STORED RECORDS:

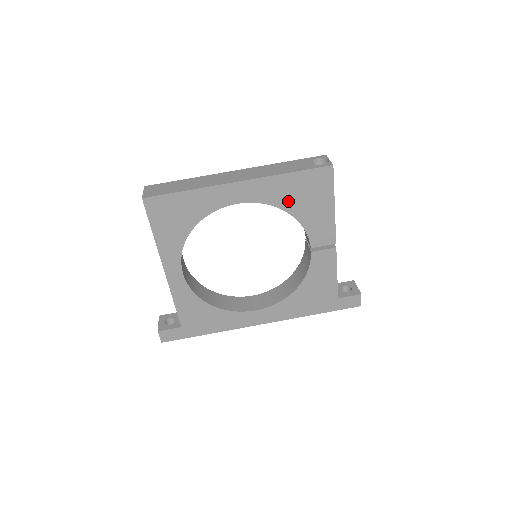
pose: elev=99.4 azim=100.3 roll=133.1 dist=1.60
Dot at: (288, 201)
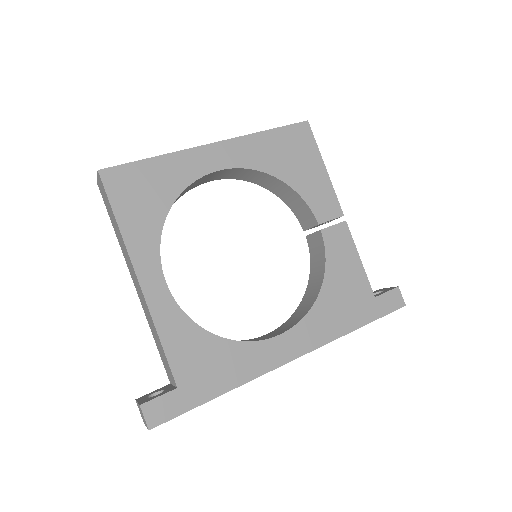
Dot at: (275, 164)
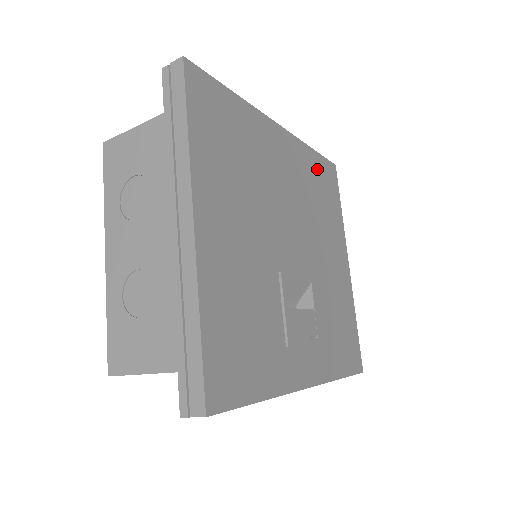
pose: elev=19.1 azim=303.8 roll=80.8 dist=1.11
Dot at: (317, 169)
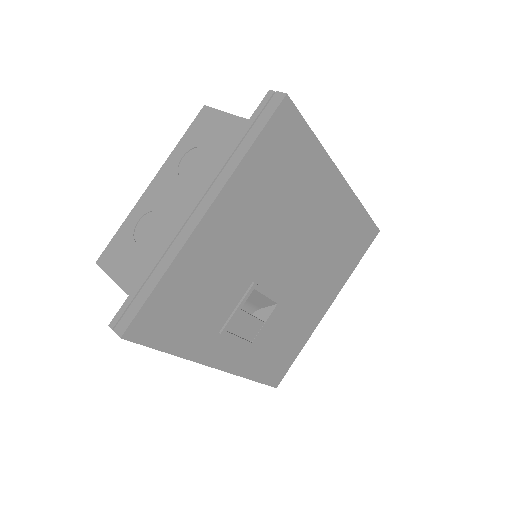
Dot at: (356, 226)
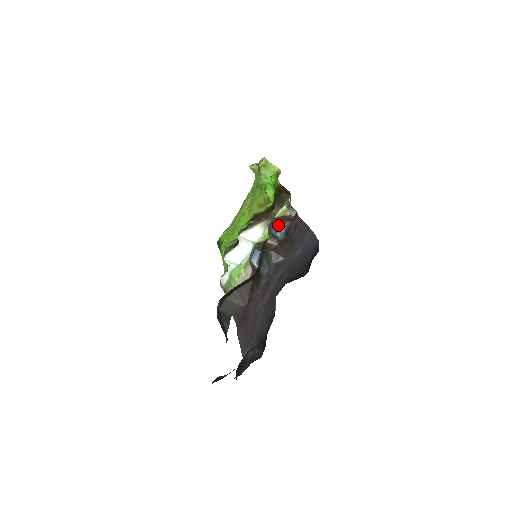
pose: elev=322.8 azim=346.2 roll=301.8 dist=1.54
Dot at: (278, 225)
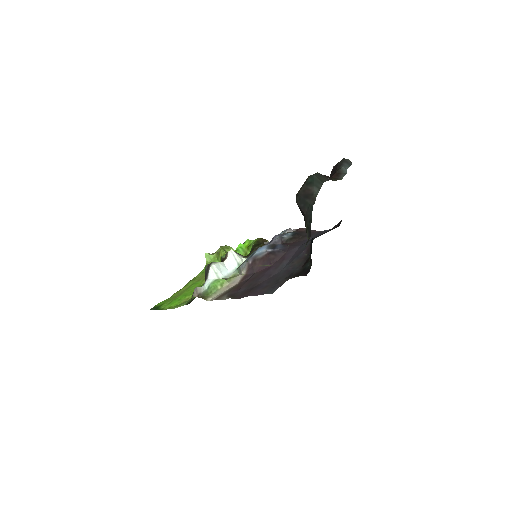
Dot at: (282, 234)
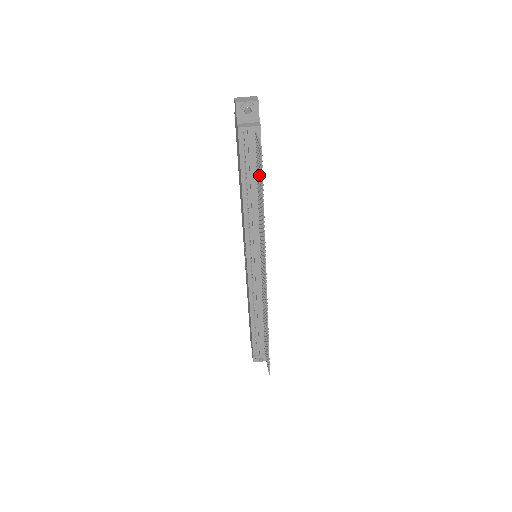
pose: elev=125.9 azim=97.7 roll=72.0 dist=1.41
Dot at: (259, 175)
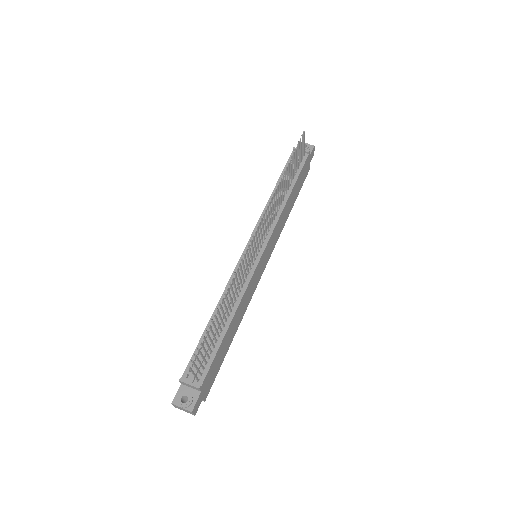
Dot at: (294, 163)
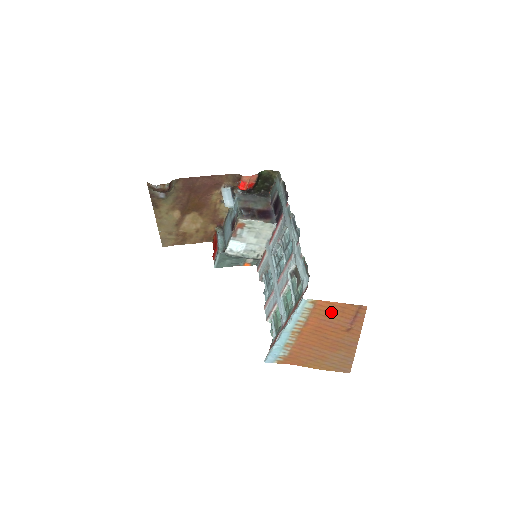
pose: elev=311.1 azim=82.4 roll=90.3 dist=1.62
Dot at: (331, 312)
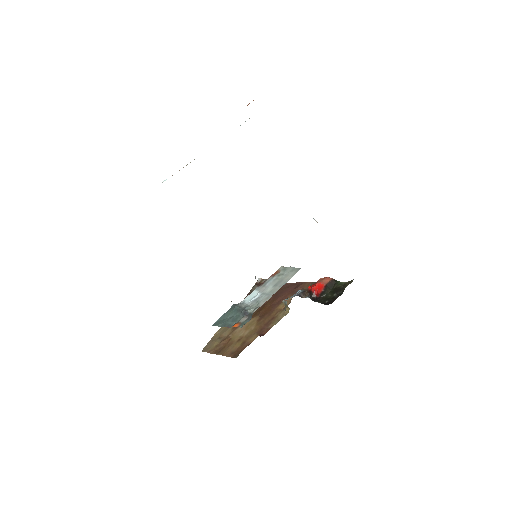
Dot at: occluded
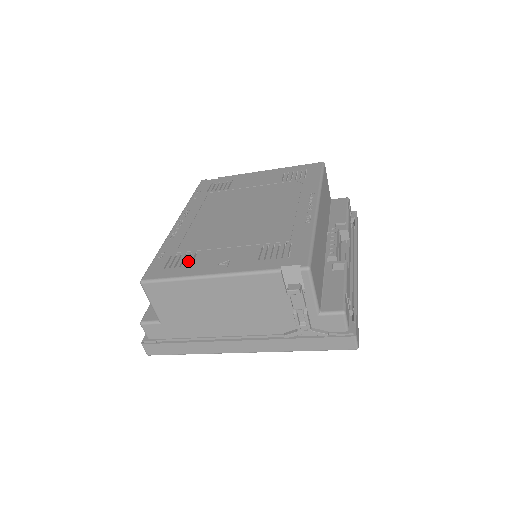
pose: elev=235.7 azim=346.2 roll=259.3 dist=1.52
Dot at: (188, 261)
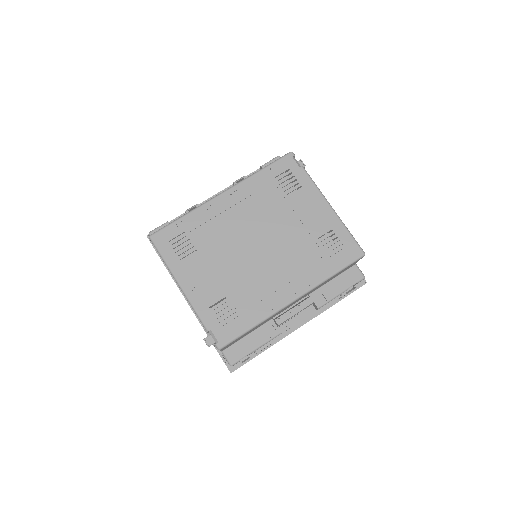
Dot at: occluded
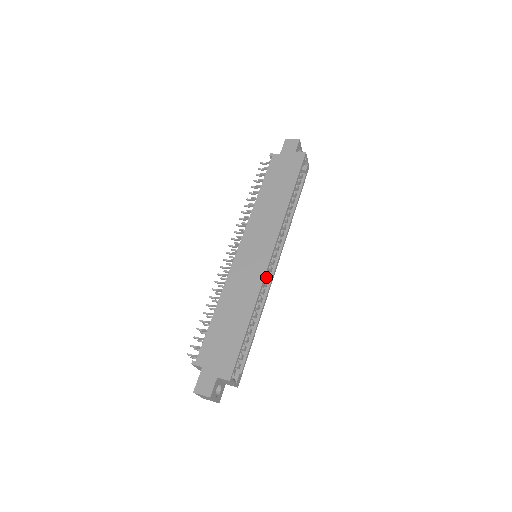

WHAT THIS TASK INVOLVES: Reproduce every line of text in the items above verbatim, including each pose line and each dot position, and omit the pictures.

WRITTEN REPLY:
pose: elev=99.4 azim=100.3 roll=133.1 dist=1.60
Dot at: (288, 201)
Dot at: (275, 164)
pose: elev=19.1 azim=303.8 roll=80.8 dist=1.11
Dot at: (317, 169)
Dot at: (356, 226)
pose: elev=322.8 azim=346.2 roll=301.8 dist=1.54
Dot at: (278, 225)
Dot at: (282, 234)
pose: elev=125.9 azim=97.7 roll=72.0 dist=1.41
Dot at: (259, 175)
Dot at: (294, 163)
pose: elev=311.1 azim=82.4 roll=90.3 dist=1.62
Dot at: (331, 312)
Dot at: occluded
pose: elev=235.7 azim=346.2 roll=259.3 dist=1.52
Dot at: (188, 261)
Dot at: occluded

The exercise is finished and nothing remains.